Покинув зал судебных установлений, он направился по месту службы, сел за стол и написал на чистом листе бумаги:

«Прошу освободить меня от работы в делопроизводстве помощника прокурора Санкт-Петербургского окружного суда Шидловского В. Д. ввиду моего несогласия с его методами искажения расследуемых дел и игнорирования материалов, клонящихся к оправданию обвиняемой Жюжеван М. С момента подачи сего заявления не могу являться на службу ввиду того, что был отстранен от исполнения обязанностей устным распоряжением Шидловского В. Д.».

Текст выглядел довольно коряво, зато юридически корректно. Прокурор суда, несомненно, испытает большие затруднения при разрешении поставленного перед ним вопроса. Надписав шапку и подписавшись, Шумилов спустился в канцелярию и попросил зарегистрировать документ.

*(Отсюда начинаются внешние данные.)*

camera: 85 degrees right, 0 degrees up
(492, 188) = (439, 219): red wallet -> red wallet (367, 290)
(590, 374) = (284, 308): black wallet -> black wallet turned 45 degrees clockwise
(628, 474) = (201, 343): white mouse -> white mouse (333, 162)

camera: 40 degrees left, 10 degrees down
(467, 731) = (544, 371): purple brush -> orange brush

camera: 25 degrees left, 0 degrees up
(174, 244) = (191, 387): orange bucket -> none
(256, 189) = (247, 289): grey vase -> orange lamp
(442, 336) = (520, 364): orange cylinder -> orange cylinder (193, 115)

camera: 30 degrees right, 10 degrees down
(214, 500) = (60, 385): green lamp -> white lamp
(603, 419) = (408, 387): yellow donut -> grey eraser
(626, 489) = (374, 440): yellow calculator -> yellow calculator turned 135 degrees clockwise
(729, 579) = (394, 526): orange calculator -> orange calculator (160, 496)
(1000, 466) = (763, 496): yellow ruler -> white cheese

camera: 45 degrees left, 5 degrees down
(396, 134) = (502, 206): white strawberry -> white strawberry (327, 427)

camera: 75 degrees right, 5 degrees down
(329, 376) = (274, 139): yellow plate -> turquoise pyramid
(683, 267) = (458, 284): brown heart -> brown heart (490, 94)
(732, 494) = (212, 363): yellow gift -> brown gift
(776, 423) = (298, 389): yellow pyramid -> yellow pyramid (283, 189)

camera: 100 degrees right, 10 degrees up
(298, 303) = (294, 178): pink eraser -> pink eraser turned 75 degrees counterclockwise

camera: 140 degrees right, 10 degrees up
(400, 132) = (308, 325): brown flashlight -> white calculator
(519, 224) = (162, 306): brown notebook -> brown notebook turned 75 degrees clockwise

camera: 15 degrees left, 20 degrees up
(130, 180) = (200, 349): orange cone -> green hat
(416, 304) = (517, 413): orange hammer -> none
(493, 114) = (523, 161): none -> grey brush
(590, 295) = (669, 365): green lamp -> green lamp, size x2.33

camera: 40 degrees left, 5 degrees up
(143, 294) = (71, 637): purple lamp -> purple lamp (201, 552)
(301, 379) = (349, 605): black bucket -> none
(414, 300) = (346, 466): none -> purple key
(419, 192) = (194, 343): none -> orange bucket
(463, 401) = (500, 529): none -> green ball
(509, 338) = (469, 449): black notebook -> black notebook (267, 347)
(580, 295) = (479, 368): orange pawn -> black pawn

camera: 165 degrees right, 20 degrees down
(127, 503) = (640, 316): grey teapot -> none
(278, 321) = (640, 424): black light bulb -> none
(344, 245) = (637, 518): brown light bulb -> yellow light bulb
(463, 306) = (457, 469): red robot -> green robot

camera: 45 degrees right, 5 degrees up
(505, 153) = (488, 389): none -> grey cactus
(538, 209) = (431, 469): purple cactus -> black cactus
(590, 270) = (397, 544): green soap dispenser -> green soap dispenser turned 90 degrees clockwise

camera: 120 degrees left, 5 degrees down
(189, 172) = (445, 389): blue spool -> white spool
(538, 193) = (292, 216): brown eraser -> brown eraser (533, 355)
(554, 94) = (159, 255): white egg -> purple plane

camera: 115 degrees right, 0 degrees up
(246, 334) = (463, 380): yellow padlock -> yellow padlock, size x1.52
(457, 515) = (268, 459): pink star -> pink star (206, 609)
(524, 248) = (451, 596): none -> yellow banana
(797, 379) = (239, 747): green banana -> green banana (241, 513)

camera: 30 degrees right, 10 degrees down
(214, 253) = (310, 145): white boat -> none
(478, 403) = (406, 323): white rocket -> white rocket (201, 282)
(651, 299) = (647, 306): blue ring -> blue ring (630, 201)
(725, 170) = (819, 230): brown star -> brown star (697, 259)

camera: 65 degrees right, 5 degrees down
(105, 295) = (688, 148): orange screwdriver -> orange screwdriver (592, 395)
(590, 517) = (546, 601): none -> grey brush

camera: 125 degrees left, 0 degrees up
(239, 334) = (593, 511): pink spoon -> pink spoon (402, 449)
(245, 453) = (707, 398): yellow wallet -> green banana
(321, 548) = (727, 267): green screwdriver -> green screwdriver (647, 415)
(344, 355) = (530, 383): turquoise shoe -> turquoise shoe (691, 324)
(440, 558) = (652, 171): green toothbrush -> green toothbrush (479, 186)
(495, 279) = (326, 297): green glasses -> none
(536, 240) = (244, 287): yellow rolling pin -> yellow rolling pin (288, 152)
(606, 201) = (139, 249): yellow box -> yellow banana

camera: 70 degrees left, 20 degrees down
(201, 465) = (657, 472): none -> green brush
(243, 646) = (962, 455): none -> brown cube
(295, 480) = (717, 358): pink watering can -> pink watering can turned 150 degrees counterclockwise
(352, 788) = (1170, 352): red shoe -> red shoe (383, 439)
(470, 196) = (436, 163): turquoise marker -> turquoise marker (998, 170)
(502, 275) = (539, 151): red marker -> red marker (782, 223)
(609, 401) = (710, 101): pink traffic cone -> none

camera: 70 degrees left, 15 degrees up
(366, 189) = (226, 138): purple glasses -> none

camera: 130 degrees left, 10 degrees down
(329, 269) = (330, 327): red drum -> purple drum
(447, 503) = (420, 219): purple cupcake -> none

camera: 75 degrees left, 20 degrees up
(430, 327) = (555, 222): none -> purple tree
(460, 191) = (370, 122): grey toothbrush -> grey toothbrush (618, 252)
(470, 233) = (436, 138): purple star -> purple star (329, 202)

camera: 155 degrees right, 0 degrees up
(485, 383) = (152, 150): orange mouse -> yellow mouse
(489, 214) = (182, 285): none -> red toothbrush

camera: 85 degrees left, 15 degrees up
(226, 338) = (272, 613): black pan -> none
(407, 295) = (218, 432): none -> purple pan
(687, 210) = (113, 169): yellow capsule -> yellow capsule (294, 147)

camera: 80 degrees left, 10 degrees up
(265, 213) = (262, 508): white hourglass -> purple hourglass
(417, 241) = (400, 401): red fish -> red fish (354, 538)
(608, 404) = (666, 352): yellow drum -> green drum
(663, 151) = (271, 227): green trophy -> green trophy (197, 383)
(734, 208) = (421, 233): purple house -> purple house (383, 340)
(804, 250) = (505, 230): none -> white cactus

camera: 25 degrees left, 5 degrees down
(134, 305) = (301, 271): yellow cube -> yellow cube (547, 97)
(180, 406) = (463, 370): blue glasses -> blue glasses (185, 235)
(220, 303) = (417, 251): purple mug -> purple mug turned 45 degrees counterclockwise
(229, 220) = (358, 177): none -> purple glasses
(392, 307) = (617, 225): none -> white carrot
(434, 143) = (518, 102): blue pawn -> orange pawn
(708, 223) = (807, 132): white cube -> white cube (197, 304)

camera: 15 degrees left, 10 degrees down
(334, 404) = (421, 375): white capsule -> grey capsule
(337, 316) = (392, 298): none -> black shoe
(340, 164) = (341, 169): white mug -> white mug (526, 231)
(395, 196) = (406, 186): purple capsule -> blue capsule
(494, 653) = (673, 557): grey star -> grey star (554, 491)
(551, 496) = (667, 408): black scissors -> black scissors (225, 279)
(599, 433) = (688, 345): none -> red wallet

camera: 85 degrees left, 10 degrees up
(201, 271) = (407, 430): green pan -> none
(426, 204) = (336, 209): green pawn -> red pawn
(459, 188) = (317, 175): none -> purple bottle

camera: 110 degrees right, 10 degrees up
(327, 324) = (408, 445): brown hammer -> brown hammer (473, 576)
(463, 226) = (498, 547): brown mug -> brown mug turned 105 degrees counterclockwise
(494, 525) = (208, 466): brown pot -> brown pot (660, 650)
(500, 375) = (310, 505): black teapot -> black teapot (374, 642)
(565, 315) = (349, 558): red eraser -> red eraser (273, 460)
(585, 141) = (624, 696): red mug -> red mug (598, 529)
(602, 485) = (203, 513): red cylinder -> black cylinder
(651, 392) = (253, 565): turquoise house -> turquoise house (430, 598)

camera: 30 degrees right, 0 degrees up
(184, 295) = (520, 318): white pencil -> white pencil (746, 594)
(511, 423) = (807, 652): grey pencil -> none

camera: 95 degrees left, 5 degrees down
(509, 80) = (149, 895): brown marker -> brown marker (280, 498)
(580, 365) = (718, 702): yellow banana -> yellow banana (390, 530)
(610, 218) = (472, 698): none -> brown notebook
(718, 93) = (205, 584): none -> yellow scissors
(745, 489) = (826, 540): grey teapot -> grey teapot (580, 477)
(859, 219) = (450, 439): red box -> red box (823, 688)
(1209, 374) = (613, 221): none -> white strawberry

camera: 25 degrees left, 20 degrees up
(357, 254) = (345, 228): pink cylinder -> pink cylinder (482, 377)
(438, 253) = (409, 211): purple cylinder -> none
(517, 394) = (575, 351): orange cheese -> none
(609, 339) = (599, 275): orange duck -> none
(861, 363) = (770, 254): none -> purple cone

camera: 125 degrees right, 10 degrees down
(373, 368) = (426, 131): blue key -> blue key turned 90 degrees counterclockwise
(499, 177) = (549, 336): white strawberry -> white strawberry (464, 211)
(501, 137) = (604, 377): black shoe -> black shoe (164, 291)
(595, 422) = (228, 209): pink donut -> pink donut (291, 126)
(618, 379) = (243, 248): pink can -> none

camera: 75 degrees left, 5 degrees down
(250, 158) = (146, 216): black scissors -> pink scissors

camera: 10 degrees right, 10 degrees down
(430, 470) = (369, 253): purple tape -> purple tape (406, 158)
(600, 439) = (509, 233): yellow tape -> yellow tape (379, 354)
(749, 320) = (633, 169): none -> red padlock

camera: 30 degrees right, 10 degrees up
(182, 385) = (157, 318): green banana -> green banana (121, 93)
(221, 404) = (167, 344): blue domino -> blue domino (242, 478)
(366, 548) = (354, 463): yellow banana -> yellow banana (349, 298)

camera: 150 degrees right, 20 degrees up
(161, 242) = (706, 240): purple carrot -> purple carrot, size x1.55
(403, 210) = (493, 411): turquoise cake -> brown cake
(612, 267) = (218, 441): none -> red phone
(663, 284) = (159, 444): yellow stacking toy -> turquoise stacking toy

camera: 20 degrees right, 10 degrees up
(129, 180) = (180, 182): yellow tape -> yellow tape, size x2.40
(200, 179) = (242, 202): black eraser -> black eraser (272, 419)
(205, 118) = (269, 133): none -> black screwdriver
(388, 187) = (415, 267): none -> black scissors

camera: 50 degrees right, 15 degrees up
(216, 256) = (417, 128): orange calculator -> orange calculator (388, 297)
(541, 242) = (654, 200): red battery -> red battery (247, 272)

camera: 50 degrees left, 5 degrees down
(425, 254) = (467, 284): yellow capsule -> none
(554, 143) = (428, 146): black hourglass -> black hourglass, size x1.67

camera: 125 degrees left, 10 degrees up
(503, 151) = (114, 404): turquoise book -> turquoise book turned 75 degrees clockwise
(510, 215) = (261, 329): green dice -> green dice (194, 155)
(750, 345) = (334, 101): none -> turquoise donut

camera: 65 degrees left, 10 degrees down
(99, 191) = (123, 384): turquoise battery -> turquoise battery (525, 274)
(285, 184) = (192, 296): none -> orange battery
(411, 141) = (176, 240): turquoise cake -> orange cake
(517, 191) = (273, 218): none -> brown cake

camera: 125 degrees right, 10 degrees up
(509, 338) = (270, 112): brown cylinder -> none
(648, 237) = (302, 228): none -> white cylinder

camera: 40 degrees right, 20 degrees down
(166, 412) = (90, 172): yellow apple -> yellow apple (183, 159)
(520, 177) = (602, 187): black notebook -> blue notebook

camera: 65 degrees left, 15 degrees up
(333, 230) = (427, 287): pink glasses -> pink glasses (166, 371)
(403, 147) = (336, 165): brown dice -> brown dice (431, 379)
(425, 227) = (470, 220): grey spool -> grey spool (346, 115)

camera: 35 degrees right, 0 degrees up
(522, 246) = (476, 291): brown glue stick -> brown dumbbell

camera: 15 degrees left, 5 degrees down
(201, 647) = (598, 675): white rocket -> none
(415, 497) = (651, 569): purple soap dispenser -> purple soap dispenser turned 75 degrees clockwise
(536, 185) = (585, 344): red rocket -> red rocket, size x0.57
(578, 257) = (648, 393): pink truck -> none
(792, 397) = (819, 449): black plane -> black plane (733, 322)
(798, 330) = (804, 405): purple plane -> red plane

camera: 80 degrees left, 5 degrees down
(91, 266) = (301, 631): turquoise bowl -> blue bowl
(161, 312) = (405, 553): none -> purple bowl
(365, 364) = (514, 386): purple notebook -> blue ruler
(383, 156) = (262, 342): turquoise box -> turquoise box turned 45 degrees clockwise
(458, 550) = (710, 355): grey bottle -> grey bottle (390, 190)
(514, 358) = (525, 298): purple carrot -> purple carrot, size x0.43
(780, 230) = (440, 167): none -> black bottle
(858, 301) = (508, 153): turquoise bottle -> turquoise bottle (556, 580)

Секретарь, уже заканчивавший рабочий день, прочитав принесенную бумагу, схватился за голову и сначала стал уверять, что не примет «заявления с такой формулировкой», затем начал уговаривать Шумилова «подправить и изменить документ». В конце концов, потеряв терпение, Шумилов прикрикнул на секретаря: «Напишите в углу, что вы отказываете в приеме, поставьте дату и свою подпись. Когда я буду судиться с Шидловским, на заседание суда будет приглашен Сабуров, где я и покажу ему вашу писанину. Думаю, прокурору очень не понравится, что Вы присвоили себе право решать, какие документы на его имя принимать, а какие нет!» Секретарь после этих слов сдался, поставил входящий номер и зарегистрировал заявление в журнале входящих документов.